Python supports a limited form of multiple inheritance as well. A class definition with multiple base classes looks as follows:
class DerivedClassName(Base1, Base2, Base3): <statement-1> . . . <statement-N>
The only rule necessary to explain the semantics is the resolution rule used for class attribute references. This is depth-first, left-to-right. Thus, if an attribute is not found in DerivedClassName, it is searched in Base1, then (recursively) in the base classes of Base1, and only if it is not found there, it is searched in Base2, and so on.

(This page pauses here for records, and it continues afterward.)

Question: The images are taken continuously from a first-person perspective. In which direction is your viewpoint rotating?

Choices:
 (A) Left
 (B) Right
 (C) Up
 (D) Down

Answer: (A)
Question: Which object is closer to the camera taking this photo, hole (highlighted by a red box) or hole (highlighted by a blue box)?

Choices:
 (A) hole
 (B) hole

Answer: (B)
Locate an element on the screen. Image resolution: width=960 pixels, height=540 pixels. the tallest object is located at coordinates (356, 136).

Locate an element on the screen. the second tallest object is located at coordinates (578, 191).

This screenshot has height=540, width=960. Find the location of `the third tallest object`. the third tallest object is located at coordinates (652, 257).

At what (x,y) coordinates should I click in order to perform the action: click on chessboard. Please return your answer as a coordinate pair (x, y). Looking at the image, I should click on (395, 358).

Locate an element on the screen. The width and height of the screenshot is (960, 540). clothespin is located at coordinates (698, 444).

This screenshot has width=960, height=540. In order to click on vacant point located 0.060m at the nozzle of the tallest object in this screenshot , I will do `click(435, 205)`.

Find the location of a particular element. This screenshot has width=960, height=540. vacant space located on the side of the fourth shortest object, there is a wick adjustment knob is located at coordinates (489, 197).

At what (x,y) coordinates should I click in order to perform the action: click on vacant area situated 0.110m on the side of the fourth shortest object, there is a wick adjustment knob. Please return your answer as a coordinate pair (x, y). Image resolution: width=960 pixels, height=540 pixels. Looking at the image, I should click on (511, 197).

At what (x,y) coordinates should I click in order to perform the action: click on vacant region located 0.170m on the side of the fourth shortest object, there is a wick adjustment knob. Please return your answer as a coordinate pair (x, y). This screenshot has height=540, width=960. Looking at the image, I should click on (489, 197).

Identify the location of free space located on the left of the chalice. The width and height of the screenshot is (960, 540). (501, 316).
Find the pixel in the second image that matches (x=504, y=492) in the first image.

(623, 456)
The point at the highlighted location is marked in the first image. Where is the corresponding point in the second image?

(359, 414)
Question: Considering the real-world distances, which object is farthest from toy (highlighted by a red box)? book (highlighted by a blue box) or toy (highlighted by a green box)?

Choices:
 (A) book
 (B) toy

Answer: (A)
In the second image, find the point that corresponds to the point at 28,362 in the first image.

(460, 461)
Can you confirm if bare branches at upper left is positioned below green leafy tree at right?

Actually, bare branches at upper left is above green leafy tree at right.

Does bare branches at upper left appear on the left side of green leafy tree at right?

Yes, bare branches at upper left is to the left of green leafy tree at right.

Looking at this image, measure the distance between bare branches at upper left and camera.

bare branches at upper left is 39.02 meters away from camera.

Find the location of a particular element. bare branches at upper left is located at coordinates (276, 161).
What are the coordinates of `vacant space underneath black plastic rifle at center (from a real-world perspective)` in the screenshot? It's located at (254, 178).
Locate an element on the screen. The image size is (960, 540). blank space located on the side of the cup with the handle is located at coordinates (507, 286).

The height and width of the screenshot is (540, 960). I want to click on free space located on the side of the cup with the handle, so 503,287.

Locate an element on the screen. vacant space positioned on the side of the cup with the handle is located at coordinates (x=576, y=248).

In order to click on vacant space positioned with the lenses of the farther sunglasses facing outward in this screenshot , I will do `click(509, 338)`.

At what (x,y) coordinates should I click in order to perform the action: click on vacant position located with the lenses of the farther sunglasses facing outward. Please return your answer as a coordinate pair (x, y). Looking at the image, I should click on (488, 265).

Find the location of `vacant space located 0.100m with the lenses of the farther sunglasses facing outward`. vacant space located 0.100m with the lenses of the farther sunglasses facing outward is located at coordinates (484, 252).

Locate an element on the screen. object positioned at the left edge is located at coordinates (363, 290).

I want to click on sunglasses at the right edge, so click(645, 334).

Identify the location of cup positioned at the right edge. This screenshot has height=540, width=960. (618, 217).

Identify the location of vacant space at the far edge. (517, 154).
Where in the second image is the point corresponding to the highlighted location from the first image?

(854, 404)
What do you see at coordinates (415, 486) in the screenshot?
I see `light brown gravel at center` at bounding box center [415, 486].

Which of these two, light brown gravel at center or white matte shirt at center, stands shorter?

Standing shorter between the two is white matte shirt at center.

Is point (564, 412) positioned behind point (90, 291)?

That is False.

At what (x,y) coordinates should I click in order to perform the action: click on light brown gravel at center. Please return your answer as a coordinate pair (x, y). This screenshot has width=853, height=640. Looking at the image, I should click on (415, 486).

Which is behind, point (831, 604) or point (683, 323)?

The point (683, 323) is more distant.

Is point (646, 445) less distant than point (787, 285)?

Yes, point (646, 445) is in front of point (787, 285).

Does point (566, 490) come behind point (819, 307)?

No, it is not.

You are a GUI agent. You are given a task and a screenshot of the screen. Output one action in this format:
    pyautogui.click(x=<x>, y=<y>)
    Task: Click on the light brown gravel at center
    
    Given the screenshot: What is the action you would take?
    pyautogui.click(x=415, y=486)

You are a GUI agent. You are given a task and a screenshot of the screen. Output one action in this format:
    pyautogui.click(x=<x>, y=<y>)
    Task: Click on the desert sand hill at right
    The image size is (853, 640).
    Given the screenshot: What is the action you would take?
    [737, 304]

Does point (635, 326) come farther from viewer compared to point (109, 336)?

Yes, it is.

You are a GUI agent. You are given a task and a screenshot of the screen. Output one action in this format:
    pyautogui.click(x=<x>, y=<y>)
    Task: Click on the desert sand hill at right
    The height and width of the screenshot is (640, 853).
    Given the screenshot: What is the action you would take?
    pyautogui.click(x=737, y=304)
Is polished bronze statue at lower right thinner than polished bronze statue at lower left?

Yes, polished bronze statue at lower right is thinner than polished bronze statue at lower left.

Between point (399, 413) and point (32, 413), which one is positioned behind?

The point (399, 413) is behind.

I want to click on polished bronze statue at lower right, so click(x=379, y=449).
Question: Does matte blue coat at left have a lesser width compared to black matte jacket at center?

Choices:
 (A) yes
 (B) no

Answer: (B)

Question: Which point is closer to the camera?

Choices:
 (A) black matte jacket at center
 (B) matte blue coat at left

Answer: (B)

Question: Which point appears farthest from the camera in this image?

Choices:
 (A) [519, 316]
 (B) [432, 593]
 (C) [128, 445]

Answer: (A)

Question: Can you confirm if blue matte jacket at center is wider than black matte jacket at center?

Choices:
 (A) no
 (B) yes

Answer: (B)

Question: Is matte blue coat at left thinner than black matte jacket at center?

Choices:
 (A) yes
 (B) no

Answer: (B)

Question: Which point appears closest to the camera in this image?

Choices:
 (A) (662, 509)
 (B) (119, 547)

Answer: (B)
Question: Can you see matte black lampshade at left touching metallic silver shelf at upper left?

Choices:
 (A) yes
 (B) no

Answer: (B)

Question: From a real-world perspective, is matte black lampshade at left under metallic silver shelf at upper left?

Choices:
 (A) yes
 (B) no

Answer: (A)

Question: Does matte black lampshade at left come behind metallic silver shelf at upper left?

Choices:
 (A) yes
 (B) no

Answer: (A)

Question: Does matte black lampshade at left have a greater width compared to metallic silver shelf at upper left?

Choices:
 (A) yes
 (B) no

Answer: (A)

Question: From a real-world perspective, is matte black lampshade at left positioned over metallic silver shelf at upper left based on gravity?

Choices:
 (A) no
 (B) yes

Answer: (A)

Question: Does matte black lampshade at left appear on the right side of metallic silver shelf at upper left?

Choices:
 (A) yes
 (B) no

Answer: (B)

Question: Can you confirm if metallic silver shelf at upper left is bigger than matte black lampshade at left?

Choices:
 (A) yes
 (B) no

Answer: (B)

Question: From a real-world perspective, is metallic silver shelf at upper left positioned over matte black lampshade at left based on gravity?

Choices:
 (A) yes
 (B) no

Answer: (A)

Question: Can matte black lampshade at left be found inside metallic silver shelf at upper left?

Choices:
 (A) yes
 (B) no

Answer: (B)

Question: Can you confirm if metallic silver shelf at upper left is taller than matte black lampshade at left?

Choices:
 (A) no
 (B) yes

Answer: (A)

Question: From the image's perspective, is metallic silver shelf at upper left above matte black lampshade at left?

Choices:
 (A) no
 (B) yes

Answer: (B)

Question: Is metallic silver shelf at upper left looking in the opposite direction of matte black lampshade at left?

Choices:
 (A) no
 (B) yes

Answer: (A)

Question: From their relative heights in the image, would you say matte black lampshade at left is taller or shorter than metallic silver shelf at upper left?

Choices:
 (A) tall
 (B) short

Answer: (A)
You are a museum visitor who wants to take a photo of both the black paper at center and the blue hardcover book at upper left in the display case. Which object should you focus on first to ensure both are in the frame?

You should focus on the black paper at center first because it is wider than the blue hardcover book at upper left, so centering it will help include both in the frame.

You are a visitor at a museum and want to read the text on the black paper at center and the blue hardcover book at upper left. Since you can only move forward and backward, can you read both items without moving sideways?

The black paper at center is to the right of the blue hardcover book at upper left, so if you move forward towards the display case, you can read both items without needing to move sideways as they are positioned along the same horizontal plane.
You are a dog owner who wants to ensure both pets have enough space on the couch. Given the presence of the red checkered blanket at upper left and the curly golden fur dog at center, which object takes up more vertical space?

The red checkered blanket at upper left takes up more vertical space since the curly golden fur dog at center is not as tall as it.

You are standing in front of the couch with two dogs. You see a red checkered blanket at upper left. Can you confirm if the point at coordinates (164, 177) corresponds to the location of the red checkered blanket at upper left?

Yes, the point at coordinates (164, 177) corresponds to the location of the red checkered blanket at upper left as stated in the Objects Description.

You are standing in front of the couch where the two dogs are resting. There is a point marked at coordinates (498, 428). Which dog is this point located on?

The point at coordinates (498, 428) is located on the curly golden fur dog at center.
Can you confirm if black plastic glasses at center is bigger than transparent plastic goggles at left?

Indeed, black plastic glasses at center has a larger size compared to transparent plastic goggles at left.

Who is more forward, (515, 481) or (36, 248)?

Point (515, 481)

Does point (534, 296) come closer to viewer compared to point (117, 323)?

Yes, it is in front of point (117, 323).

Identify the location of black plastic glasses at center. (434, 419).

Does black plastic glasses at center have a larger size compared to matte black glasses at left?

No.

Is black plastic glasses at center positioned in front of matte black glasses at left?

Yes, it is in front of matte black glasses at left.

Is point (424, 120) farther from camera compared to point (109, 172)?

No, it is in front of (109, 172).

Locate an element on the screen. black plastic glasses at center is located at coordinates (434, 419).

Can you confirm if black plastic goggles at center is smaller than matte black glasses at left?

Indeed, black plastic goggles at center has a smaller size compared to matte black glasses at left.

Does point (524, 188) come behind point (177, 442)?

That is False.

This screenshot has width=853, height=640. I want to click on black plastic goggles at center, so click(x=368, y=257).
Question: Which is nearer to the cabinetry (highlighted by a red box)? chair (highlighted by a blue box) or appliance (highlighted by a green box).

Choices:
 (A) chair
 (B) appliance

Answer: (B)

(To some people breadth first -- searching Base2 and Base3 before the base classes of Base1 -- looks more natural. However, this would require you to know whether a particular attribute of Base1 is actually defined in Base1 or in one of its base classes before you can figure out the consequences of a name conflict with an attribute of Base2. The depth-first rule makes no differences between direct and inherited attributes of Base1.)
It is clear that indiscriminate use of multiple inheritance is a maintenance nightmare, given the reliance in Python on conventions to avoid accidental name conflicts. A well-known problem with multiple inheritance is a class derived from two classes that happen to have a common base class. While it is easy enough to figure out what happens in this case (the instance will have a single copy of ``instance variables'' or data attributes used by the common base class), it is not clear that these semantics are in any way useful.